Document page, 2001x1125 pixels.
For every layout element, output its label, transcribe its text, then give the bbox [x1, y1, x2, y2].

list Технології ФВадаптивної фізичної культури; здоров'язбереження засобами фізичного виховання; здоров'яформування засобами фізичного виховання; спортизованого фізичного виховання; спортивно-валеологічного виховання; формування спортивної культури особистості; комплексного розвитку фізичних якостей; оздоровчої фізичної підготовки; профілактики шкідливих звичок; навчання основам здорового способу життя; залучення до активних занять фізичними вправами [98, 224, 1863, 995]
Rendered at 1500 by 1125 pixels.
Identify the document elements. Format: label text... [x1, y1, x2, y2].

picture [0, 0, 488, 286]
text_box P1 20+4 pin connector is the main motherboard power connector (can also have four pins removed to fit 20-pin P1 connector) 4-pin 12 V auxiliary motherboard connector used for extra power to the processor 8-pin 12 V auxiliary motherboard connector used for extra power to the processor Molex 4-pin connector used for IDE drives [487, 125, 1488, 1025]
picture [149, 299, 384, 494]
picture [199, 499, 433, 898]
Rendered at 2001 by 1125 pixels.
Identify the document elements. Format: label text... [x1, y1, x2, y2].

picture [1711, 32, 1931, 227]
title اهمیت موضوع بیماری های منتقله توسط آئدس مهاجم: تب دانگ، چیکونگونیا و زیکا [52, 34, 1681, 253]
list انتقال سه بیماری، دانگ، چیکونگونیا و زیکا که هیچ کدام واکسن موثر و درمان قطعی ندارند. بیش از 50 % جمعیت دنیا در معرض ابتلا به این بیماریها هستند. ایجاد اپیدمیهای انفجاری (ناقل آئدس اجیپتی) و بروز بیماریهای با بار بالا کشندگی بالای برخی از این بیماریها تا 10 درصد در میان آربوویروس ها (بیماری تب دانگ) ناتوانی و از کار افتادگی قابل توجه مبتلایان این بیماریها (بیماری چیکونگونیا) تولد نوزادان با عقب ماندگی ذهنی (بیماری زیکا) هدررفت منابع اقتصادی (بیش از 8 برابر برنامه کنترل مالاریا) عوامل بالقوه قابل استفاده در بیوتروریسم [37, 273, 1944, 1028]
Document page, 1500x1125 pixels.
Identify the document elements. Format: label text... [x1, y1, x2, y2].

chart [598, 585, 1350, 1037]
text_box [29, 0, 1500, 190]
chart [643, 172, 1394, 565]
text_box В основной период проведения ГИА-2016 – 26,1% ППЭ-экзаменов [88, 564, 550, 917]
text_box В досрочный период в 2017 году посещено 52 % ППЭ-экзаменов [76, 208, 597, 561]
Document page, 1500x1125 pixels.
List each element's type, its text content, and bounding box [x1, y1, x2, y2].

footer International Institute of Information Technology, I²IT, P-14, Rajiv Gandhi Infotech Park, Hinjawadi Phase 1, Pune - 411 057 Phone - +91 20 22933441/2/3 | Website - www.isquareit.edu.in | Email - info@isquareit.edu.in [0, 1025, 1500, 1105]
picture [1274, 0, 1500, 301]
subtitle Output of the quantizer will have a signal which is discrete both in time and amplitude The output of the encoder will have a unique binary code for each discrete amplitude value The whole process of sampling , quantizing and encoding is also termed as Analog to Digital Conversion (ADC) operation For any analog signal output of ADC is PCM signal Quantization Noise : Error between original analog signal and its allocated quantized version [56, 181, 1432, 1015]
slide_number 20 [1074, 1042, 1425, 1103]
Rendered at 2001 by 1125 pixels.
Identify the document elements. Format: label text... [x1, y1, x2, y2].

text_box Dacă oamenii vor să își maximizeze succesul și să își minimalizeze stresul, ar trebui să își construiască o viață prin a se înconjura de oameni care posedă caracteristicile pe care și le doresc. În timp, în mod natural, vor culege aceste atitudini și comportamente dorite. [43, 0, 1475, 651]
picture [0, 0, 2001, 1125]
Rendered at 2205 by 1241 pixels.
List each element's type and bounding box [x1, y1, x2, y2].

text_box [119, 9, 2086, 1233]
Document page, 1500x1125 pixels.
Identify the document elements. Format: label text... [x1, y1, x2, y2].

WHAT THIS TASK INVOLVES
Copy out all the entries exactly once more.

WRITTEN SOLUTION
Document page, 2001x1125 pixels.
For every layout element, output its label, transcribe its text, then give the bbox [x1, y1, x2, y2].

list Технології ФВадаптивної фізичної культури; здоров'язбереження засобами фізичного виховання; здоров'яформування засобами фізичного виховання; спортизованого фізичного виховання; спортивно-валеологічного виховання; формування спортивної культури особистості; комплексного розвитку фізичних якостей; оздоровчої фізичної підготовки; профілактики шкідливих звичок; навчання основам здорового способу життя; залучення до активних занять фізичними вправами [98, 224, 1863, 995]
Rendered at 1500 by 1125 pixels.
Identify the document elements. Format: label text... [x1, y1, x2, y2].

picture [0, 0, 488, 286]
text_box P1 20+4 pin connector is the main motherboard power connector (can also have four pins removed to fit 20-pin P1 connector) 4-pin 12 V auxiliary motherboard connector used for extra power to the processor 8-pin 12 V auxiliary motherboard connector used for extra power to the processor Molex 4-pin connector used for IDE drives [487, 125, 1488, 1025]
picture [149, 299, 384, 494]
picture [199, 499, 433, 898]
Rendered at 2001 by 1125 pixels.
Identify the document elements. Format: label text... [x1, y1, x2, y2].

picture [1711, 32, 1931, 227]
title اهمیت موضوع بیماری های منتقله توسط آئدس مهاجم: تب دانگ، چیکونگونیا و زیکا [52, 34, 1681, 253]
list انتقال سه بیماری، دانگ، چیکونگونیا و زیکا که هیچ کدام واکسن موثر و درمان قطعی ندارند. بیش از 50 % جمعیت دنیا در معرض ابتلا به این بیماریها هستند. ایجاد اپیدمیهای انفجاری (ناقل آئدس اجیپتی) و بروز بیماریهای با بار بالا کشندگی بالای برخی از این بیماریها تا 10 درصد در میان آربوویروس ها (بیماری تب دانگ) ناتوانی و از کار افتادگی قابل توجه مبتلایان این بیماریها (بیماری چیکونگونیا) تولد نوزادان با عقب ماندگی ذهنی (بیماری زیکا) هدررفت منابع اقتصادی (بیش از 8 برابر برنامه کنترل مالاریا) عوامل بالقوه قابل استفاده در بیوتروریسم [37, 273, 1944, 1028]
Document page, 1500x1125 pixels.
Identify the document elements. Format: label text... [x1, y1, x2, y2].

chart [598, 585, 1350, 1037]
text_box [29, 0, 1500, 190]
chart [643, 172, 1394, 565]
text_box В основной период проведения ГИА-2016 – 26,1% ППЭ-экзаменов [88, 564, 550, 917]
text_box В досрочный период в 2017 году посещено 52 % ППЭ-экзаменов [76, 208, 597, 561]
Document page, 1500x1125 pixels.
List each element's type, its text content, and bounding box [x1, y1, x2, y2].

footer International Institute of Information Technology, I²IT, P-14, Rajiv Gandhi Infotech Park, Hinjawadi Phase 1, Pune - 411 057 Phone - +91 20 22933441/2/3 | Website - www.isquareit.edu.in | Email - info@isquareit.edu.in [0, 1025, 1500, 1105]
picture [1274, 0, 1500, 301]
subtitle Output of the quantizer will have a signal which is discrete both in time and amplitude The output of the encoder will have a unique binary code for each discrete amplitude value The whole process of sampling , quantizing and encoding is also termed as Analog to Digital Conversion (ADC) operation For any analog signal output of ADC is PCM signal Quantization Noise : Error between original analog signal and its allocated quantized version [56, 181, 1432, 1015]
slide_number 20 [1074, 1042, 1425, 1103]
Rendered at 2001 by 1125 pixels.
Identify the document elements. Format: label text... [x1, y1, x2, y2].

text_box Dacă oamenii vor să își maximizeze succesul și să își minimalizeze stresul, ar trebui să își construiască o viață prin a se înconjura de oameni care posedă caracteristicile pe care și le doresc. În timp, în mod natural, vor culege aceste atitudini și comportamente dorite. [43, 0, 1475, 651]
picture [0, 0, 2001, 1125]
Rendered at 2205 by 1241 pixels.
List each element's type and bounding box [x1, y1, x2, y2].

text_box [119, 9, 2086, 1233]
Document page, 1500x1125 pixels.
Identify the document elements. Format: label text... [x1, y1, x2, y2].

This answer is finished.